DESCRIPTION (provided by applicant): The additive effects of HIV infection and methamphetamine (METH) abuse on cognitive function represent a serious medical problem. Experimental evidence indicates that neurotoxic viral proteins, particularly HIV-1 Tat and gp120, can cooperate with METH and promote neurodegeneration. However, mechanisms of such cooperation are elusive. Our prior research and preliminary studies indicate that the molecular mechanism of combined METH/Tat and/or METH/gp120 toxicity may involve concurrent adverse effects of these neurotoxins on key components of dopaminergic and glutamatergic transmission systems. This application will test the hypothesis that pathways of direct METH and HIV-1 protein-mediated neurotoxicity congregate to disrupt normal physical interactions between D1 and NMDA receptors. Thus, neurons, which co- express NMDA receptor complexes (NMDAR) and dopamine (DA) D1 receptors may be selectively sensitive to the injury concurrently incited by individually non-toxic doses of METH and HIV-1 proteins. This hypothesis will be tested in vitro using the primary rodent and human neural cell culture models of Tat/gp120/METH neurotoxicity. Faltered functional D1R/NMDAR interactions, which are often referred as "the engine of cognition", may critically influence the development of persistent memory deficits in HIV-positive methamphetamine abusers. The broad goal of our studies is to elucidate the molecular base of additive deleterious cognitive effects of METH and HIV infection. Results of the project will have an impact on the preclinical research of effective protective strategies to improve the health and well-being of METH-dependent individuals living with HIV/AIDS. PUBLIC HEALTH RELEVANCE: The additive effects of HIV infection and methamphetamine (METH) abuse on cognitive function represent a serious medical problem. The present research proposal will investigate the role of D1R/NMDAR interactions in the overlapping pathway of METH/HIV-1 protein neurotoxicity. The broad goal of the research is to elucidate the molecular basis of METH/HIV-induced cognitive deficits.

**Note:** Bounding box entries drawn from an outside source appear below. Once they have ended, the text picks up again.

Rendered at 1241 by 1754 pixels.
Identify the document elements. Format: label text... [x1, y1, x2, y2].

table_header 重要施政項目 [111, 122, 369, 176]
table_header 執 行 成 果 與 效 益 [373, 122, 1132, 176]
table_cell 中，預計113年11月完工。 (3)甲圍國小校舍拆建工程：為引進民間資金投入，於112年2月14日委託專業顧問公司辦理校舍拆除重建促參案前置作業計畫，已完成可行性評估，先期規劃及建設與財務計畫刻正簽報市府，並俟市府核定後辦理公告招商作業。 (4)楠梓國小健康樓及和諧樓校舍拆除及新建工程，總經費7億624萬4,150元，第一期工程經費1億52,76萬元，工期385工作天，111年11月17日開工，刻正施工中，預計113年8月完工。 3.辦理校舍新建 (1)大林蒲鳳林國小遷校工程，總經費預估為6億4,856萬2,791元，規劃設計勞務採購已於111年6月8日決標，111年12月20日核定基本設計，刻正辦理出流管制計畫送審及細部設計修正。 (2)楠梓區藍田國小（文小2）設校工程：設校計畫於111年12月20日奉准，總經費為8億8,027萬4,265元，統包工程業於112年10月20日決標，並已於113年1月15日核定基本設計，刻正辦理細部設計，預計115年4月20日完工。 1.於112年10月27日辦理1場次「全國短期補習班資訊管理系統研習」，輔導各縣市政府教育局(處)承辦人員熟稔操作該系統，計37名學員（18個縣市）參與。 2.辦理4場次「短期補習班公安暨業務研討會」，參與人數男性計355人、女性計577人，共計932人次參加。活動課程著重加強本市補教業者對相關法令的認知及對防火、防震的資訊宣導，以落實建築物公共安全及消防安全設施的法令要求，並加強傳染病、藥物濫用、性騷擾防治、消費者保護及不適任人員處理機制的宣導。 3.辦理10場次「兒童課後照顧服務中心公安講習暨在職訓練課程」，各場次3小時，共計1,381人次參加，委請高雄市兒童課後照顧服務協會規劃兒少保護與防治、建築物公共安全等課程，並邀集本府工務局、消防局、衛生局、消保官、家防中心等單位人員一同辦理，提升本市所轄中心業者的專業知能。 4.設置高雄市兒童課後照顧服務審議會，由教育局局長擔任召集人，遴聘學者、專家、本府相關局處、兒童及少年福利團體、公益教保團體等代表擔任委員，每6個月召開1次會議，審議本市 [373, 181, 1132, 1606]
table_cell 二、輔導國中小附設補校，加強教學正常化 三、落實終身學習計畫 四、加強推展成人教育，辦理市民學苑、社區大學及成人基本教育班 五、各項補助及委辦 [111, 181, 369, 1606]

描述（由申请人提供）：艾滋病毒感染和甲基苯丙胺（甲基苯丙胺）对认知功能的添加作用代表了严重的医学问题。实验证据表明，神经毒性病毒蛋白，尤其是HIV-1 TAT和GP120，可以与METH合作并促进神经退行性。但是，这种合作的机制难以捉摸。我们先前的研究和初步研究表明，联合使用甲基甲基/TAT和/或METH/GP120毒性的分子机制可能涉及这些神经毒素对多巴胺能和谷氨酸疗法透射系统的关键成分的同时不良影响。该应用将检验以下假设：直接甲基和HIV-1蛋白介导的神经毒性的途径聚集在D1和NMDA受体之间破坏正常的物理相互作用。因此，共同表达NMDA受体复合物（NMDAR）和多巴胺（DA）D1受体的神经元可以选择性地敏感，该损伤是由单独的非毒性METH和HIV-1蛋白施加的损伤。该假设将在体外使用TAT/GP120/METH神经毒性的原代啮齿动物和人神经细胞培养模型进行体外检验。经常被称为“认知引擎”的动功能性D1R/NMDAR相互作用可能会严重影响HIV阳性甲基苯丙胺滥用器中持续记忆缺陷的发展。我们研究的广泛目的是阐明甲基甲基和HIV感染的添加性有害认知作用的分子基础。该项目的结果将对有效的保护策略的临床前研究产生影响，以改善与艾滋病毒/艾滋病相关的甲基苯丙胺依赖人的健康和福祉。 公共卫生相关性：艾滋病毒感染和甲基苯丙胺（甲基苯丙胺）对认知功能的添加作用代表了严重的医学问题。本研究建议将研究D1R/NMDAR相互作用在METH/HIV-1蛋白神经毒性重叠途径中的作用。该研究的广泛目标是阐明甲基/HIV诱导的认知缺陷的分子基础。